For 3,000 years, Jerusalem has never been the capital of any country other than Israel, despite the fact that a number of world powers have dominated the area. Archaeological finds in Israel repeatedly confirm this presence and even verify biblical history. At the end of last year, the Israeli authority for excavations reported that a 2,000-year-old Jewish ritual bath had been found during an archaeological dig at the foot of the Mount of Olives. Then an underground cavity from the time of Jesus was found, which was identified as a ritual bath from the Second Temple. The discovery of the ritual bath probably confirmed the ancient name of the site, Gethsemane (Gat Shemanim, “oil press”). At this site near Jerusalem, ritually pure oil was produced, and in order to extract pure oil for ritual use, the worker must purify himself in a ritual bath, a mikveh.
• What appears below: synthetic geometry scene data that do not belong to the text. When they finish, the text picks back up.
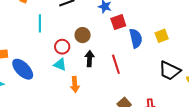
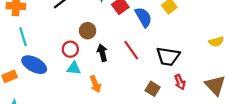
cyan line: (40, 23) -> (23, 37), moved
blue ellipse: (23, 69) -> (34, 65), moved
black trapezoid: (170, 71) -> (168, 56), moved

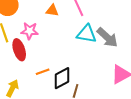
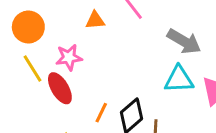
cyan triangle: (87, 34) -> (179, 79), moved
orange line: (43, 72) -> (101, 113), turned -32

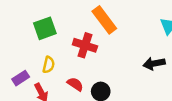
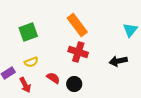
red cross: (85, 45) -> (78, 52), moved
yellow semicircle: (49, 65) -> (31, 62), turned 56

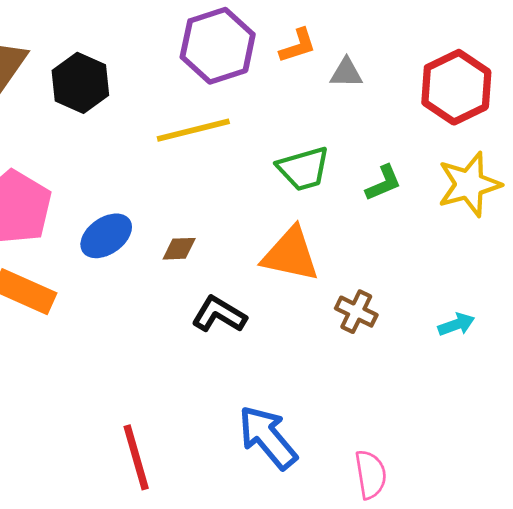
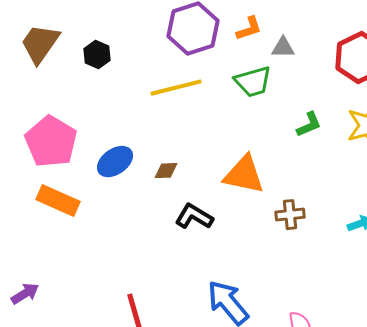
black hexagon: (80, 83) -> (97, 55), size x0.7
green trapezoid: (303, 169) -> (253, 82), moved
brown cross: (356, 312) -> (290, 215), turned -32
The excavation also revealed the remains of a previously unknown church founded at the end of the Byzantine period and that was destroyed in the 12th century, probably as a result of the Sunni Muslim conquest of Jerusalem in 1187 when Sultan Saladin ordered the demolition of churches and buildings on the Mount of Olives.
King David’s wardrobe
In late January, Israeli authorities presented archaeological finds that provide insight into King David’s and King Solomon’s wardrobe. During excavations in the Timna Valley – an ancient copper production site in southern Israel – the researchers found remains of fabrics – woven fabric, a tuft and fibers dyed with royal purple. The finds are dated at 3000 years old, which corresponds to the biblical kings David and Solomon in Jerusalem. The dye, produced by molluscs found in the Mediterranean Sea more than 300 km from Timna, is often mentioned in the Bible but this is the first time that purple-colored Iron Age textiles have been found in Israel. Archaeologists identify the Timna copper production site as a part of the early Edomites, a semi-nomadic people in southern Israel who are believed to have been in charge of copper production.
Close to the same time, the Israeli Ministry of Foreign Affairs reported on a 1,500-year-old stone with a Greek inscription that was originally set in a church entrance from the late Byzantine period. The inscription “Christ born of Mary” was found by the Israeli Antiquities Authority in the village of et-Taiyiba in the Jezreel Valley. Theodosius, to whom the text refers as the founder of the building, was one of the first Christian bishops. He was the regional archbishop of the metropolis of Bet She’an, to which et-Taiyiba belonged. Otherwise, one of the most spectacular archaeological finds in Israel is the Dead Sea Scrolls which were found in 1947 in Qumran. The most important find was a complete version of the book of Isaiah, dated to about 160 years before the beginning of our era. In the past, the oldest available manuscripts of the entire Hebrew Bible were from the 11th century AD. The finds at Qumran provide access to manuscripts more than 1,000 years older, even before the birth of Jesus. When researchers compared the entire Isaiah scroll with copies that were over one thousand years older, they saw that they were the same words and the same sentences, given that there are no vowels in the Qumran scroll.